§ Instructions:
A: In the tax ruling excerpt, which statute gives the Department authority to issue an assessment based on the "best information available"?
B: In the tax ruling excerpt, substitute "tentative assessment" for "proposed assessment" and write out everything from "The Department is" down to "to the department.".

§ Excerpted passage:
The Department is unable to agree that it was required to obtain a subpoena and/or a court order requiring the production of the records necessary to conduct the audit review. Certainly, IC § 6-8.1-3-12 provides the option of obtaining a subpoena or court order, but nothing in the law requires that the Department take that step before issuing a proposed assessment.
IC § 6-8.1-5-1(b) provides the Department with authority to issue an assessment based upon the "best information available."
If the department reasonably believes that a person has not reported the proper amount of tax due, the department shall make a proposed assessment of the amount of the unpaid tax on the basis of the best information available to the department.
The Department does not dispute Taxpayer's contention that it was appropriate to initially delay the commencement of the audit because of an employee's family related manner, that October was Taxpayer's "busy season," and that an October audit would "be unduly burdensome... to submit to an audit at [that] time of year...." However, based upon the available information as outlined above, it is plain that there was an eight-month communications failure which unreasonably delayed the completion of the audit and which made it necessary to conduct an audit based solely upon Taxpayer's income tax returns which – at the time the audit was completed – constituted the "best information available."

§ Information supplied:
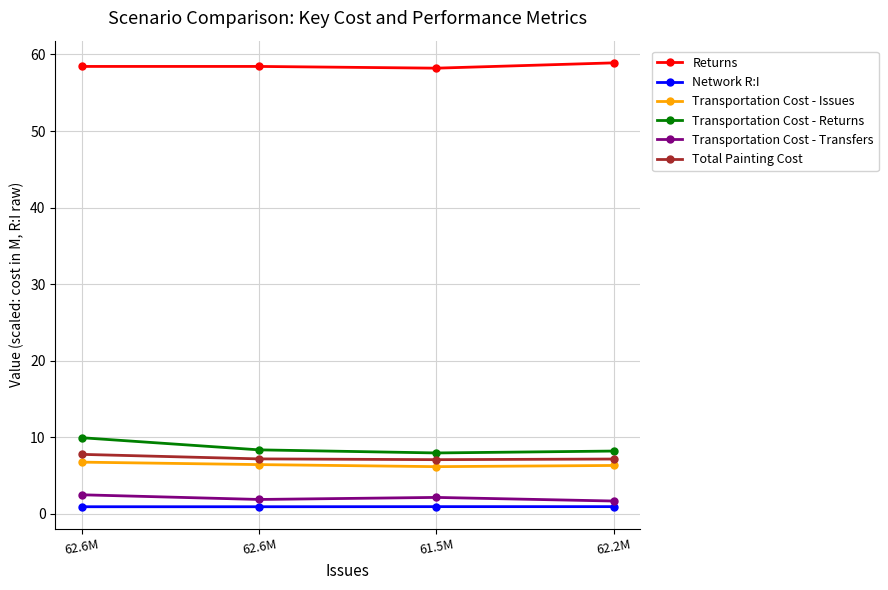

What is the label of the 1st point from the left?

62.6M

§ Expected outputs:
A: IC § 6-8.1-5-1(b)

B:
The Department is unable to agree that it was required to obtain a subpoena and/or a court order requiring the production of the records necessary to conduct the audit review. Certainly, IC § 6-8.1-3-12 provides the option of obtaining a subpoena or court order, but nothing in the law requires that the Department take that step before issuing a tentative assessment.
IC § 6-8.1-5-1(b) provides the Department with authority to issue an assessment based upon the "best information available."
If the department reasonably believes that a person has not reported the proper amount of tax due, the department shall make a tentative assessment of the amount of the unpaid tax on the basis of the best information available to the department.